Not sure what to make of this to be honest, I don't think this should be passed in as a conventional library since the driver usually picks the correct runtime for a given target triple. So I take what I said back, it shouldn't be passed using any argument directly, the driver should figure it out and construct the correct flags for the linker. This doesn't seem like a correct way of fixing it either.

Also, for Mach-O and Darwin in general, ld64 is the default linker, anything built below that builds the object or the executable and then post-processes it using tools outside of the scope of LLVM, so it has exception vectors in the correct place etc. since ld64 lacks linker script support. And having checked, at least for Darwin, there's no linking against any compiler runtime library whatsoever when targeting "bare metal", the few division related functions you'd ship with the application. It varies from toolchain to toolchain, sometimes with Linaro toolchains you may get a very minimal libgcc for your target.

I'm really rusty on ARM/ARM64 stuff right now, but I remember how many hoops you had to jump through back then to use Clang/LLVM and ld64 as the native compilers/"linkers" for those targets. And while I realize you're using lld, fundamentally, having bare metal toolchains supplied for every ARM target is difficult.

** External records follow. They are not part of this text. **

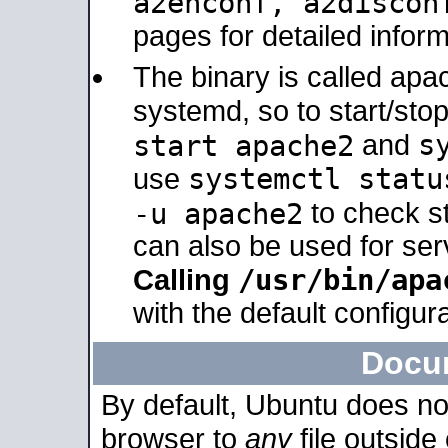
a2enconf, a2disco
pages for detailed inform
The binary is called ap
systemd, so to start/sto
s
start apache2
and
systemctl statu
use
-u apache2
to check s
can also be used for se
/usr/bin/apa
Calling
with the default configura
Docu
By default, Ubuntu does no
browser to
any
file outside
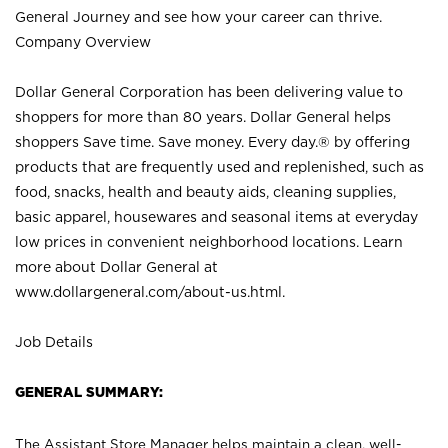
General Journey and see how your career can thrive.
Company Overview
Dollar General Corporation has been delivering value to
shoppers for more than 80 years. Dollar General helps
shoppers Save time. Save money. Every day.® by offering
products that are frequently used and replenished, such as
food, snacks, health and beauty aids, cleaning supplies,
basic apparel, housewares and seasonal items at everyday
low prices in convenient neighborhood locations. Learn
more about Dollar General at
www.dollargeneral.com/about-us.html
.
Job Details
GENERAL SUMMARY:
The Assistant Store Manager helps maintain a clean, well-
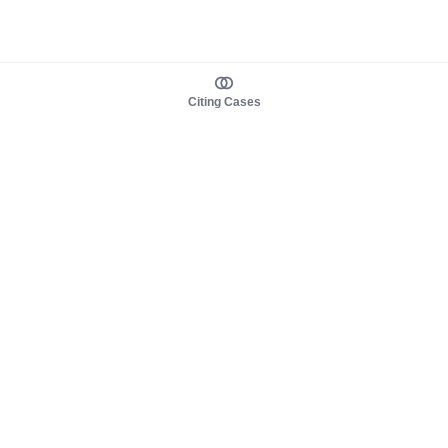
Citing Cases
About us
Product
About judy.legal
Case Law
Careers
Legislation
Contact sales
AI Assistant
Pulse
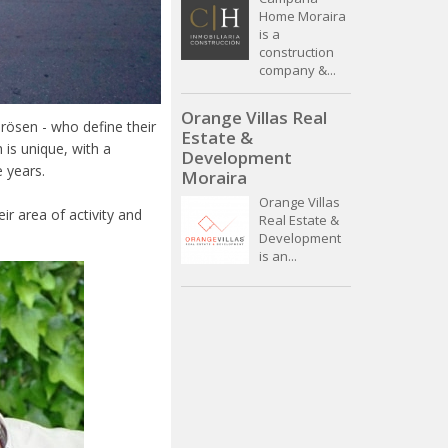
Home Moraira
is a
construction
company &...
Orange Villas Real
ösen - who define their
Estate &
 is unique, with a
Development
e years.
Moraira
Orange Villas
ir area of activity and
Real Estate &
Development
is an...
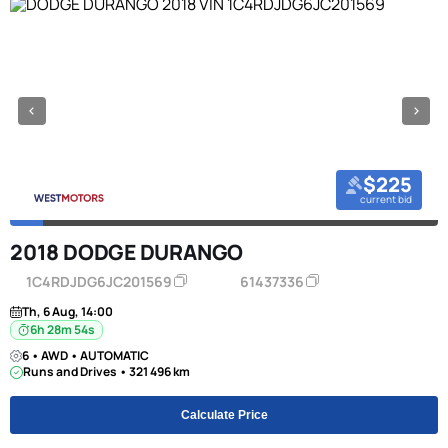
$225
current bid
2018 DODGE DURANGO
1C4RDJDG6JC201569
61437336
Th, 6 Aug, 14:00
6h 28m 53s
6 • AWD • AUTOMATIC
Runs and Drives • 321 496 km
Calculate Price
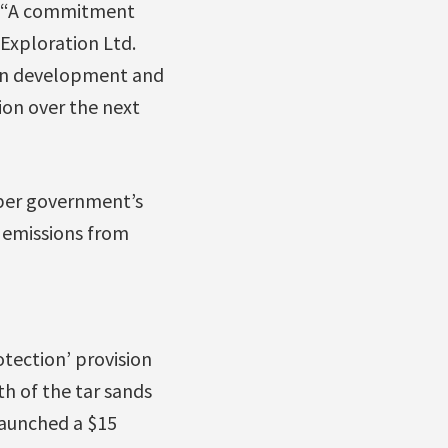
d, “A commitment
Exploration Ltd.
d on development and
ion over the next
per government’s
s emissions from
tection’ provision
h of the tar sands
launched a $15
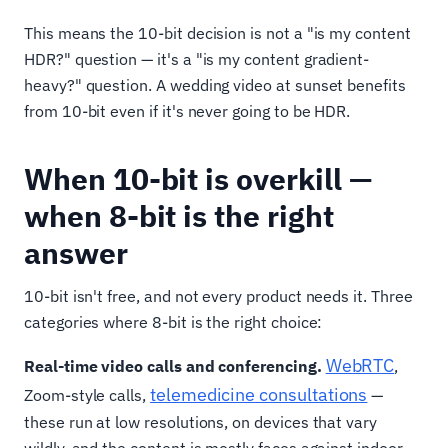
This means the 10-bit decision is not a "is my content
HDR?" question — it's a "is my content gradient-
heavy?" question. A wedding video at sunset benefits
from 10-bit even if it's never going to be HDR.
When 10-bit is overkill —
when 8-bit is the right
answer
10-bit isn't free, and not every product needs it. Three
categories where 8-bit is the right choice:
WebRTC
Real-time video calls and conferencing.
,
telemedicine consultations
Zoom-style calls,
—
these run at low resolutions, on devices that vary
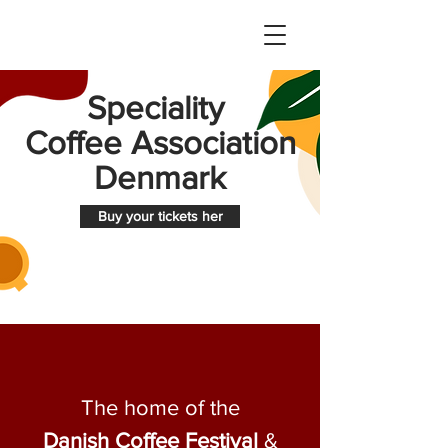
Speciality
Coffee Association
Denmark
Buy your tickets her
The home of the
Danish Coffee Festival
&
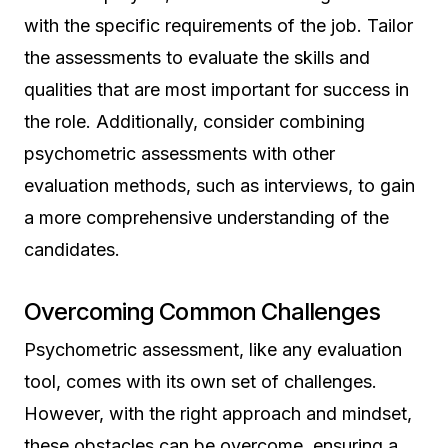
with the specific requirements of the job. Tailor
the assessments to evaluate the skills and
qualities that are most important for success in
the role. Additionally, consider combining
psychometric assessments with other
evaluation methods, such as interviews, to gain
a more comprehensive understanding of the
candidates.
Overcoming Common Challenges
Psychometric assessment, like any evaluation
tool, comes with its own set of challenges.
However, with the right approach and mindset,
these obstacles can be overcome, ensuring a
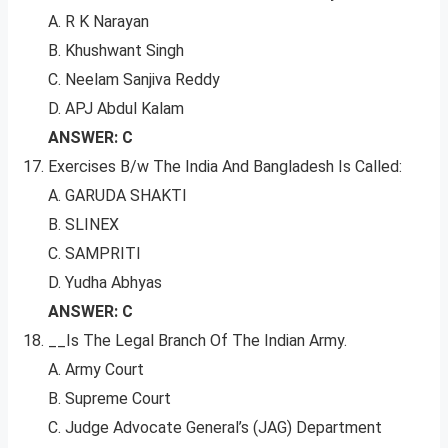
A. R K Narayan
B. Khushwant Singh
C. Neelam Sanjiva Reddy
D. APJ Abdul Kalam
ANSWER: C
Exercises B/w The India And Bangladesh Is Called:
A. GARUDA SHAKTI
B. SLINEX
C. SAMPRITI
D. Yudha Abhyas
ANSWER: C
__Is The Legal Branch Of The Indian Army.
A. Army Court
B. Supreme Court
C. Judge Advocate General’s (JAG) Department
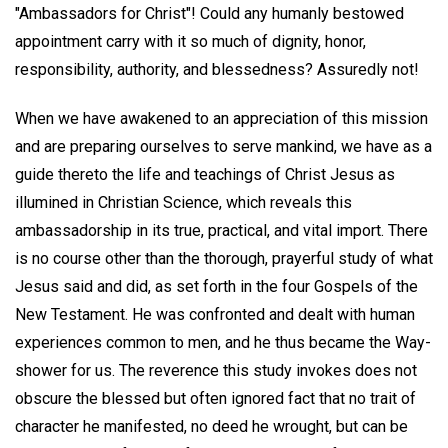
"Ambassadors for Christ"! Could any humanly bestowed
appointment carry with it so much of dignity, honor,
responsibility, authority, and blessedness? Assuredly not!
When we have awakened to an appreciation of this mission
and are preparing ourselves to serve mankind, we have as a
guide thereto the life and teachings of Christ Jesus as
illumined in Christian Science, which reveals this
ambassadorship in its true, practical, and vital import. There
is no course other than the thorough, prayerful study of what
Jesus said and did, as set forth in the four Gospels of the
New Testament. He was confronted and dealt with human
experiences common to men, and he thus became the Way-
shower for us. The reverence this study invokes does not
obscure the blessed but often ignored fact that no trait of
character he manifested, no deed he wrought, but can be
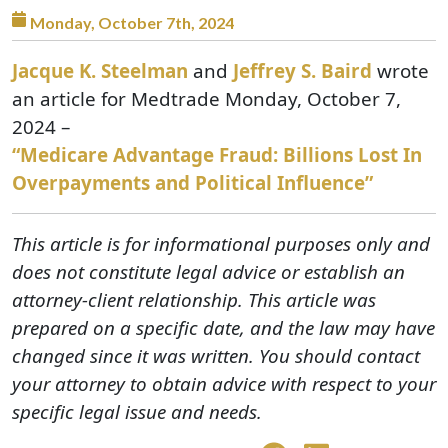
Monday, October 7th, 2024
Jacque K. Steelman
and
Jeffrey S. Baird
wrote
an article for Medtrade Monday, October 7,
2024 –
“Medicare Advantage Fraud: Billions Lost In
Overpayments and Political Influence”
This article is for informational purposes only and
does not constitute legal advice or establish an
attorney-client relationship. This article was
prepared on a specific date, and the law may have
changed since it was written. You should contact
your attorney to obtain advice with respect to your
specific legal issue and needs.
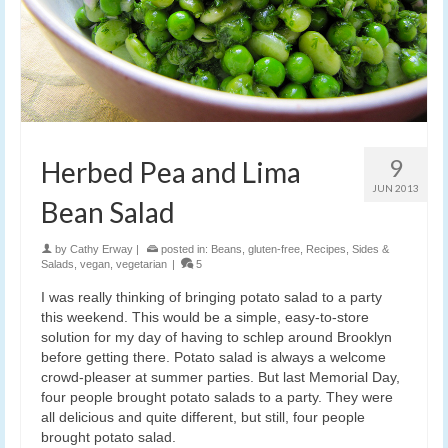
9
Herbed Pea and Lima
JUN 2013
Bean Salad
by
Cathy Erway
|
posted in:
Beans
,
gluten-free
,
Recipes
,
Sides &
Salads
,
vegan
,
vegetarian
|
5
I was really thinking of bringing potato salad to a party
this weekend. This would be a simple, easy-to-store
solution for my day of having to schlep around Brooklyn
before getting there. Potato salad is always a welcome
crowd-pleaser at summer parties. But last Memorial Day,
four people brought potato salads to a party. They were
all delicious and quite different, but still, four people
brought potato salad.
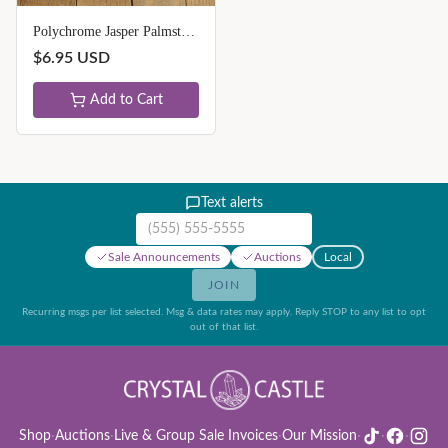
Polychrome Jasper Palmstones - Unique
$
6.95
USD
Add to Cart
Text alerts
Mobile phone number
Sale Announcements
Auctions
Local
JOIN
Recurring msgs per list selected. Msg & data rates may apply. Reply STOP to any list to opt
out of that list.
Shop
·
Auctions
·
Live & Group Sale Invoices
·
Our Mission
·
·
·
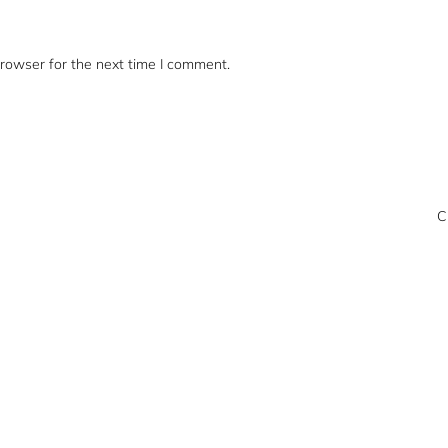
rowser for the next time I comment.
C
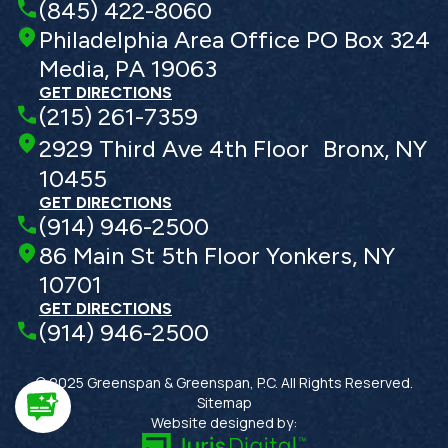
(845) 422-8060
Philadelphia Area Office PO Box 324
Media, PA 19063
GET DIRECTIONS
(215) 261-7359
2929 Third Ave 4th Floor Bronx, NY
10455
GET DIRECTIONS
(914) 946-2500
86 Main St 5th Floor Yonkers, NY
10701
GET DIRECTIONS
(914) 946-2500
© 2025 Greenspan & Greenspan, P.C. All Rights Reserved.
Sitemap
Website designed by:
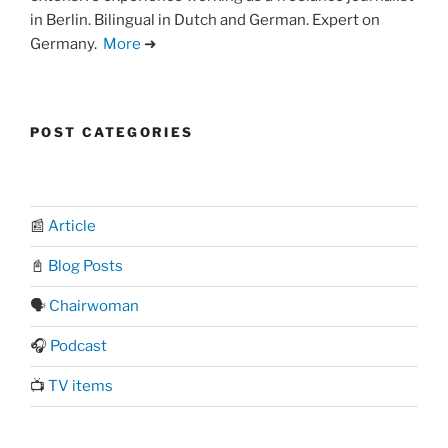
in Berlin. Bilingual in Dutch and German. Expert on
Germany.
More
➜
POST CATEGORIES
📰
Article
📓
Blog Posts
🗣️
Chairwoman
🎧
Podcast
📺
TV items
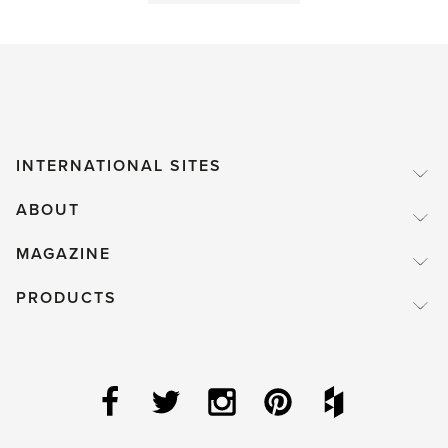
time!'
INTERNATIONAL SITES
ABOUT
MAGAZINE
PRODUCTS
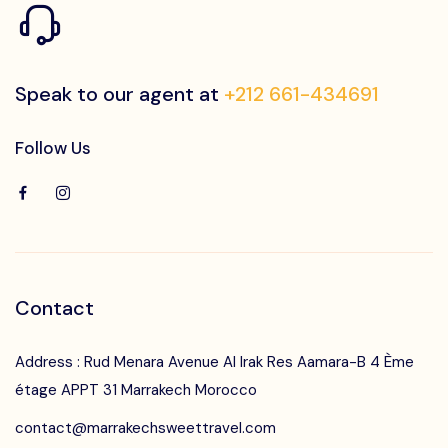
Contact Us
Speak to our agent at
+212 661-434691
Follow Us
Contact
Address : Rud Menara Avenue Al Irak Res Aamara-B 4 Ème
étage APPT 31 Marrakech Morocco
contact@marrakechsweettravel.com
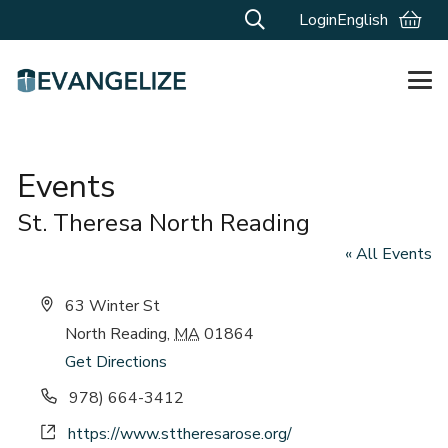
Login
English
Events
St. Theresa North Reading
« All Events
Address
63 Winter St
North Reading
,
MA
01864
Get Directions
Phone
978) 664-3412
Website
https://www.sttheresarose.org/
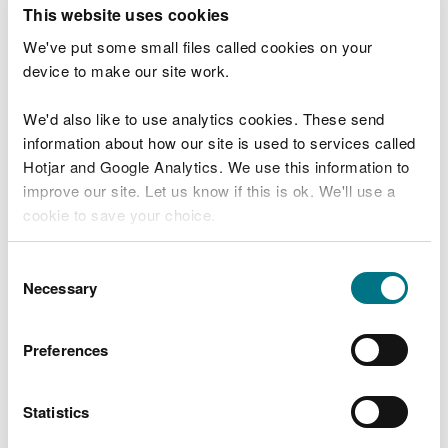
T
This website uses cookies
e
What were you doing?
l
We've put some small files called cookies on your
l
device to make our site work.
u
s
We'd also like to use analytics cookies. These send
Don't include personal or financial information
a
information about how our site is used to services called
b
o
Hotjar and Google Analytics. We use this information to
u
improve our site. Let us know if this is ok. We'll use a
What went wrong?
t
cookie to save your choice.
y
o
You can
read more about our cookies
before you
u
Consent
r
choose.
Necessary
Selection
v
i
s
Preferences
i
t
Statistics
Last updated 10 Mar 2025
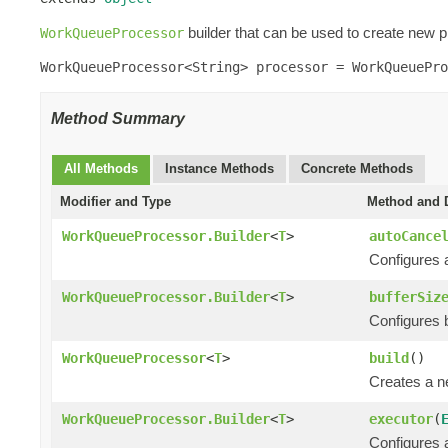
builder that can be used to create new p
WorkQueueProcessor
WorkQueueProcessor<String> processor = WorkQueuePro
Method Summary
All Methods
Instance Methods
Concrete Methods
Modifier and Type
Method and D
WorkQueueProcessor.Builder
<
T
>
autoCance
Configures a
WorkQueueProcessor.Builder
<
T
>
bufferSiz
Configures bu
WorkQueueProcessor
<
T
>
build
()
Creates a 
WorkQueueProcessor.Builder
<
T
>
executor
(
Configures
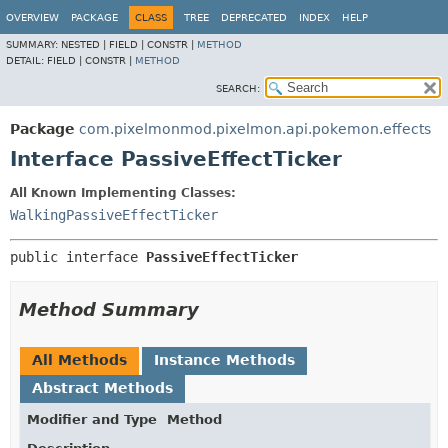
OVERVIEW
PACKAGE
CLASS
TREE
DEPRECATED
INDEX
HELP
SUMMARY:
NESTED |
FIELD |
CONSTR |
METHOD
DETAIL:
FIELD |
CONSTR |
METHOD
SEARCH:
Package
com.pixelmonmod.pixelmon.api.pokemon.effects
Interface PassiveEffectTicker
All Known Implementing Classes:
WalkingPassiveEffectTicker
public interface 
PassiveEffectTicker
Method Summary
All Methods
Instance Methods
Abstract Methods
Modifier and Type
Method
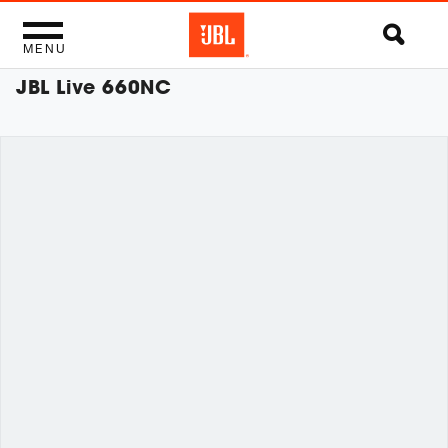
MENU
JBL Live 660NC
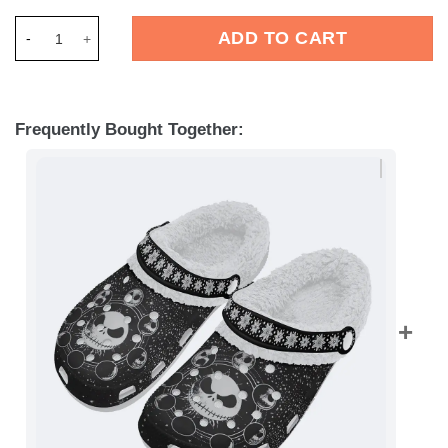
Merchidea Jack Skellington The Nightmare Before Christmas M
ADD TO CART
Frequently Bought Together:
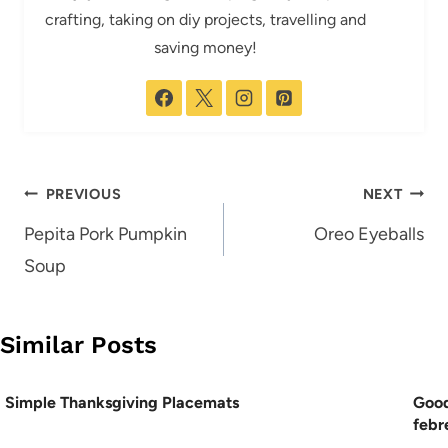
crafting, taking on diy projects, travelling and
saving money!
Post
PREVIOUS
NEXT
navigation
Pepita Pork Pumpkin
Oreo Eyeballs
Soup
Similar Posts
Simple Thanksgiving Placemats
Good
febr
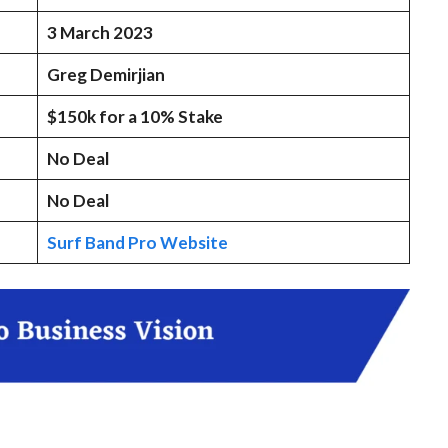
3 March 2023
Greg Demirjian
$150k for a 10% Stake
No Deal
No Deal
Surf Band Pro Website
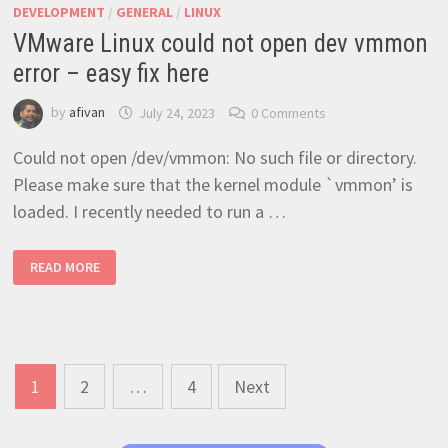
DEVELOPMENT
/
GENERAL
/
LINUX
VMware Linux could not open dev vmmon
error – easy fix here
by
afivan
July 24, 2023
0 Comments
Could not open /dev/vmmon: No such file or directory.
Please make sure that the kernel module `vmmon’ is
loaded. I recently needed to run a …
VMWARE
READ MORE
LINUX
COULD
NOT
OPEN
DEV
VMMON
ERROR
–
Posts
EASY
1
2
…
4
Next
FIX
navigation
HERE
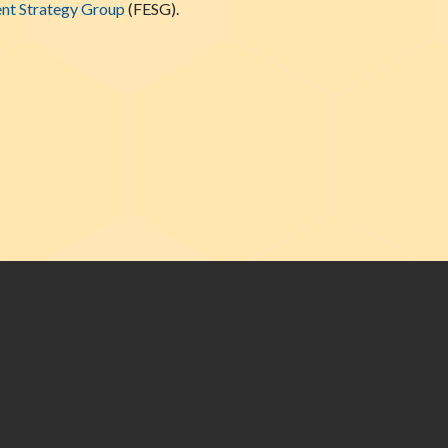
nt Strategy Group
(FESG).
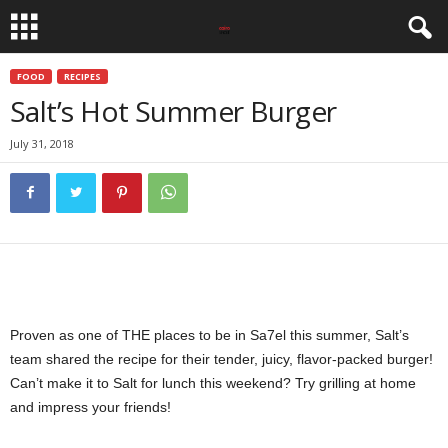
FOOD
RECIPES
Salt’s Hot Summer Burger
July 31, 2018
Proven as one of THE places to be in Sa7el this summer, Salt’s
team shared the recipe for their tender, juicy, flavor-packed burger!
Can’t make it to Salt for lunch this weekend? Try grilling at home
and impress your friends!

This idea seems broken end to end especially given the minimum amount of functions you would generally export from a runtime library in a freestanding environment and usually just division related ones. If you'd like to use compiler-rt, wouldn't it make more sense to just import whatever you need from the actual codebase and use it directly in your application?

compnerd accepted this revision.Oct 22 2019, 10:21 PM

This is not a linker specific thing - the library name that we are passing is misnamed - the parameter should be -l <library name> which will become lib <library name> [.so` | .a]. If we want to guarantee the static library, using -static, -nostatic around the library is more appropriate.

This revision is now accepted and ready to land.Oct 22 2019, 10:21 PM
MaskRay added inline comments.
lib/Driver/ToolChains/BareMetal.cpp
159

Ideally this should call ToolChain::getCompilerRTArgString to get an absolute path.